Wie ist eine unverantwortbare Gefährdung durch Kälte und Nässe im Sinne des MuSchG konkret definiert? Kälte: 1. welche Temperaturen 2. welche Expositionszeiten 3. welche Tätigkeiten Nässe: Definition, Expositionsdauer

Antwort:

Rechtsbegriff der unverantwortbaren Gefährdung

Eine Gefährdung ist unverantwortbar, wenn die Eintrittswahrscheinlichkeit einer Gesundheitsbeeinträchtigung angesichts der zu erwartenden Schwere des möglichen Gesundheitsschadens nicht hinnehmbar ist (§ 9 MuSchG). Mit dem Begriff „unverantwortbare Gefährdung“ soll also die Wahrscheinlichkeit, dass eine Gefährdung eintreten wird in Bezug auf die Höhe der zu erwartenden Schadens ermittelt werden.

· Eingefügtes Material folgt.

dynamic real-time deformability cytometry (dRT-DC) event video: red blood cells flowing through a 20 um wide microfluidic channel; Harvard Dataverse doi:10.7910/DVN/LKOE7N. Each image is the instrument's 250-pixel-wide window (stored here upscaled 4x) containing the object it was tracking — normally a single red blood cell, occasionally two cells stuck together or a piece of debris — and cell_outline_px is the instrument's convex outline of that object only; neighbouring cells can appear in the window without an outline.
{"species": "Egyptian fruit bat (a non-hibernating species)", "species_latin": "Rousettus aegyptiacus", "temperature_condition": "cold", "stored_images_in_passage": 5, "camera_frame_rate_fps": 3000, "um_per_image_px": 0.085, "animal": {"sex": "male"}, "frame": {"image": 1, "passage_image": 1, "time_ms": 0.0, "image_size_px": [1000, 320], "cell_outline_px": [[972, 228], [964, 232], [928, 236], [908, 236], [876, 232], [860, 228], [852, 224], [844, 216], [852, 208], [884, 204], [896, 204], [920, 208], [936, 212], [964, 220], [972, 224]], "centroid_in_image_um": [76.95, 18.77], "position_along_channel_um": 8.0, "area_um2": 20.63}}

Bei der Beurteilung der Gefährdungen ist der hohe Rang des vom Mutterschutz verfolgten Schutzziels - die gesundheitliche Unversehrtheit der schwangeren oder stillenden Frau und ihres Kindes – zu berücksichtigen.


Der im neuen Mutterschutzrecht genannte Ausschuss für Mutterschutz des Bundesministeriums für Familie, Senioren, Frauen und Jugend soll anhand des Standes der Technik unbestimmte Rechtsbegriffe genauer definieren. Solange keine Definitionen vorliegen, gelten die Vorgaben des bisherigen Mutterschutzgesetzes.


Kälte

Die Technische Regel für Arbeitsstätten ASR A3.5 „Raumtemperaturen“ konkretisiert die Anforderungen an Raumtemperaturen.

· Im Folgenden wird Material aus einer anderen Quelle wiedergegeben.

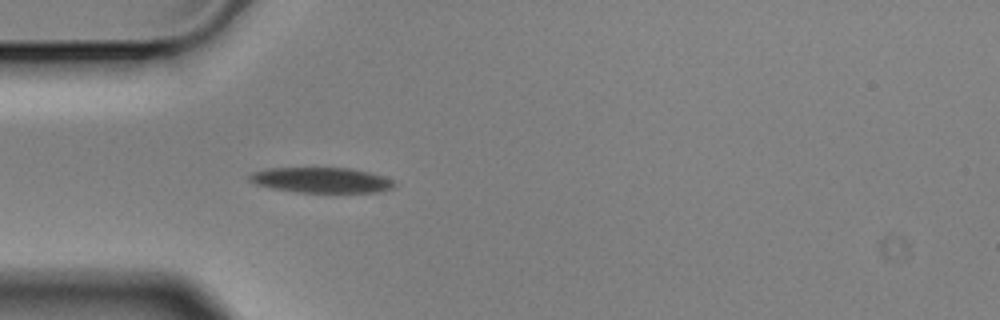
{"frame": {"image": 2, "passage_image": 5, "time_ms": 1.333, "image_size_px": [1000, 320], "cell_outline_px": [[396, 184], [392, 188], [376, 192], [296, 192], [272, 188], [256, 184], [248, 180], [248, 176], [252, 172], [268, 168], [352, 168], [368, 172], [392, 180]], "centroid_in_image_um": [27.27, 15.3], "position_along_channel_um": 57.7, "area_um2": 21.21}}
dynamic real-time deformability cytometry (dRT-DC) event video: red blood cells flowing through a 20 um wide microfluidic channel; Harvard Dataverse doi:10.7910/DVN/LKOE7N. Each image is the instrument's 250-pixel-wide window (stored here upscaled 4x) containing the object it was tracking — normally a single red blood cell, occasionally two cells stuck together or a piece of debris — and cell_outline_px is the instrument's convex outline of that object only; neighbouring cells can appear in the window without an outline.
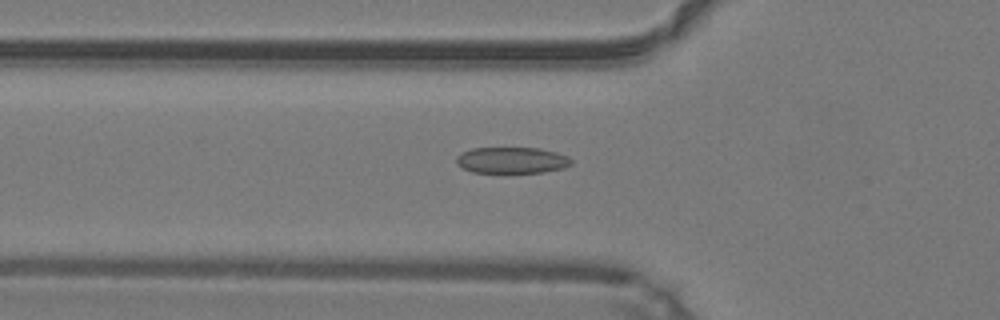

4.2 Lufttemperaturen in Räumen

(1) In Arbeitsräumen muss die Lufttemperatur in Abhängigkeit von der Arbeits-

schwere und Körperhaltung mindestens den Werten in Tabelle 1 entsprechen, wobei diese Lufttemperatur während der gesamten Nutzungsdauer zu gewährleisten ist.

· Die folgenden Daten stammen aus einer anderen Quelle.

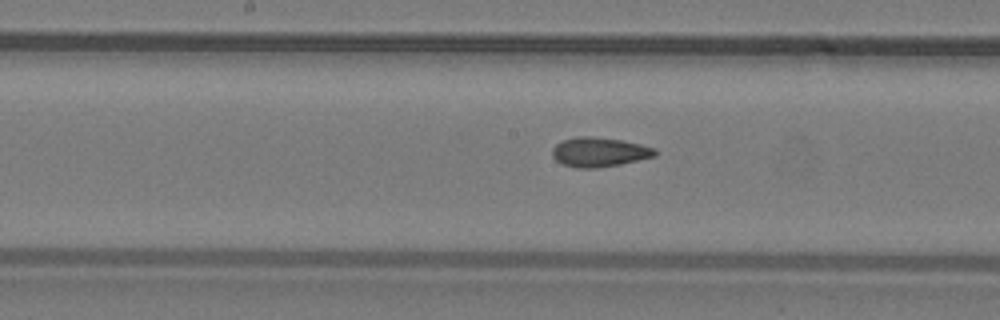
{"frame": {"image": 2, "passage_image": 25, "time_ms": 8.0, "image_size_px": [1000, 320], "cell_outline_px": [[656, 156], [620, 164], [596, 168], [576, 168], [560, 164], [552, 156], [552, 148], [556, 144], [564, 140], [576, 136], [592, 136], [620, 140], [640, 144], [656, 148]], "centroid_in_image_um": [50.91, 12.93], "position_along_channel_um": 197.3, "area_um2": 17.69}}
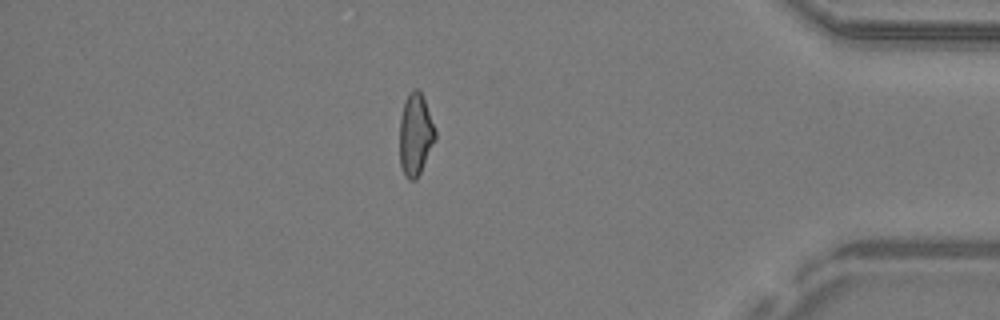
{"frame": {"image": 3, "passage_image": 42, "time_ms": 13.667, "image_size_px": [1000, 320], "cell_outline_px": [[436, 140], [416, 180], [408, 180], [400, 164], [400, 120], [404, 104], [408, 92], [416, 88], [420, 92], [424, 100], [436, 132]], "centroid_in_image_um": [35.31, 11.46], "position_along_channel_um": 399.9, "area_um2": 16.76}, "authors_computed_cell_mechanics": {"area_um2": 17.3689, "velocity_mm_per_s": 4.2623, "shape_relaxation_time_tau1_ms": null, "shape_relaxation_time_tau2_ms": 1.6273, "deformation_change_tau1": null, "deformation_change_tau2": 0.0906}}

(2) Werden die Mindestwerte nach Tabelle 1 in Arbeitsräumen auch bei Ausschöpfung der technischen Möglichkeiten nicht erreicht, ist der Schutz gegen zu niedrige Temperaturen in folgender Rangfolge durch zusätzliche

-      arbeitsplatzbezogene technische Maßnahmen (z. B. Wärmestrahlungsheizung, Heizmatten),

-      organisatorische Maßnahmen (z. B. Aufwärmzeiten) oder

-      personenbezogene Maßnahmen (z. B. geeignete Kleidung)

sicher zu stellen.

 

Tabelle 1: Mindestwerte der Lufttemperatur in Arbeitsräumen

 

Überwiegende Körperhaltung     Arbeitsschwere

                                               leicht           mittel           schwer

Sitzen                                       +20 °C        +19 °C        -

Stehen, Gehen                       +19 °C       +17 °C       +12 °C

 

Üblicherweise reichen für die Klassifizierung der Arbeitsschwere die Angaben aus Tabelle 2 aus.

 

Tabelle 2: Arbeitsschwere

 

Arbeitsschwere Beispiele

leicht leichte Hand-/Armarbeit bei ruhigem Sitzen bzw. Stehen verbunden mit gelegentlichem Gehen 

mittel mittelschwere Hand-/Arm- oder Beinarbeit im Sitzen, Gehen oder Stehen

schwer schwere Hand-/Arm-, Bein- und Rumpfarbeit im Gehen oder Stehen

   

Von Kältearbeit wird gesprochen, wenn bei Lufttemperaturen unter +15 °C mindestens eine Stunde pro Schicht gearbeitet werden muss. Entsprechend der DIN 33403-5 „Klima am Arbeitsplatz und in der Arbeitsumgebung: Ergonomische Gestaltung von Kältearbeitsplätzen“ werden folgende Kältebereiche unterschieden:

 

Kältebereich                             Lufttemperatur in ° C

I       Kühler Bereich                Von +15 bis +10

II      Leicht kalter Bereich       Unter +10 bis -5

III     Kalter Bereich                 Unter -5 bis -18

IV     Sehr kalter Bereich         Unter -18 bis -30

V      Tiefkalter Bereich            Unter -30


Als extreme Kälte können der kalte, sehr kalte und tiefkalte Bereiche, also Temperaturen unter -5 °C angesehen werden. In diesen Bereichen sollten Schwangere Frauen grundsätzlich nicht beschäftigt werden.

 

Nässe

 

Tätigkeiten, bei denen schwangere Frauen ständiger Nässe ausgesetzt sind, sind ggf. nicht mehr zulässig, sofern durch technische oder persönliche Schutzmaßnahmen eine Gefährdung nicht beseitigt werden kann.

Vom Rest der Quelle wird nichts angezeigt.